READING TEXT =
Mind Games


Egyptian Draughts, from a Papyrus in the British Museum. Illustration in Smith’s Dictionary of Greek and Roman Antiquities, 1890. Image via Wikimedia Commons (cc)

by Emily Ogden

A Greek soldier once said to me on a private bunk in a ferry boat, “You are a good whore.” Well, I mean to say. This was absurd. I had bedded him. I had watched his heavy ingenuity work to overcome the resistance that I was not, in fact, mounting. Who did he think was out-thinking whom? “It’s that in their own lack of intelligence they think they see you coming when it’s you who sees them coming.”[1]

Clouding his mind was his conviction that a naked girl was a bagged partridge. Clothed—well, so long as I had been clothed I had been something next door to a worthy adversary in his eyes: sleepless guardian of a thing he wanted to possess. Nakedness was marred, for me, by his sense that he had finished with all that now. Besides the perpetual disappointment of perfectly functional penises of perfectly normal size, there was, worse, the relaxation of perfectly normal intellects from an alluring state of tension into their usual flaccidity. Then these men lost their quick glory the way a cat loses hers when she unpricks her ears, undilates her eyes, uncurves her paw, lets the dead mouse lie.

I hadn’t lost whatever he thought I had lost—which may have been so antiquated an object as my “virtue”—but I had lost something. My prize had been the contest itself. So long as it lasted, we recognized each other as adversary and trophy at once; at least, in a way; at least, I could compel that recognition sometimes. I played love as a checkers match. Checkers, Edgar Allan Poe thought, was the greatest of games for testing the acumen. You might expect chess. Not so. What mattered in chess, he said, was never losing sight of any of the knights’ 32 possible leaps, or of the intercontinental strikes the queens might make on the diagonal. Who was best at keeping all sixty-four squares in mind? People with a certain gift for calculation who had, at the same time, little on their minds to begin with.

PROBLEM SET =
[1] Answer these questions about the essay, drawing on the facts it states:
(a) Where was the Greek soldier when he spoke to the writer?
(b) Which game did Edgar Allan Poe consider the greatest for testing the acumen?
(c) In what year was the illustration in the caption published, and in which work?
[2] List every action the cat performs in the comparison that ends the paragraph of the essay beginning "Clouding his mind".

DATA EXTRACTS =
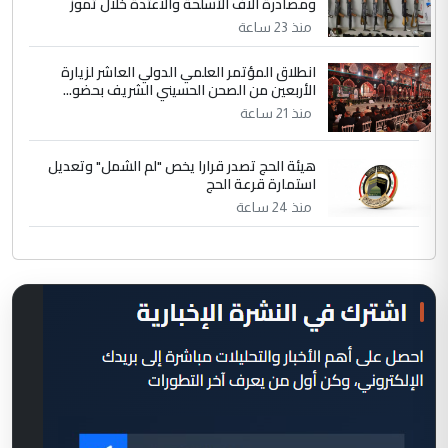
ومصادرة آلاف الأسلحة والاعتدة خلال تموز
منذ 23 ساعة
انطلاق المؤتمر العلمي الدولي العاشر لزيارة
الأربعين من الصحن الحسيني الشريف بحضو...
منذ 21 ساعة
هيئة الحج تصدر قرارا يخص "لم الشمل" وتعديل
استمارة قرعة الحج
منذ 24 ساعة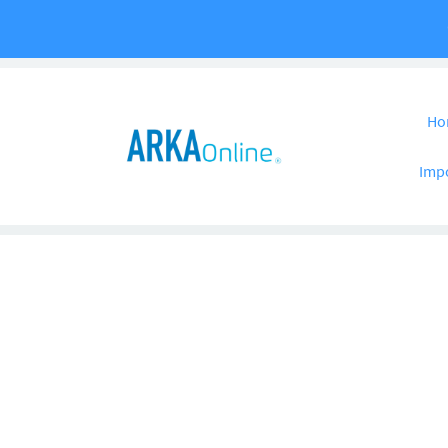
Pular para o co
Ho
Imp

OUTPUTS BY TASK =
[1]
(a) On a private bunk in a ferry boat.
(b) Checkers.
(c) 1890, in Smith’s Dictionary of Greek and Roman Antiquities.

[2]
- She unpricks her ears.
- She undilates her eyes.
- She uncurves her paw.
- She lets the dead mouse lie.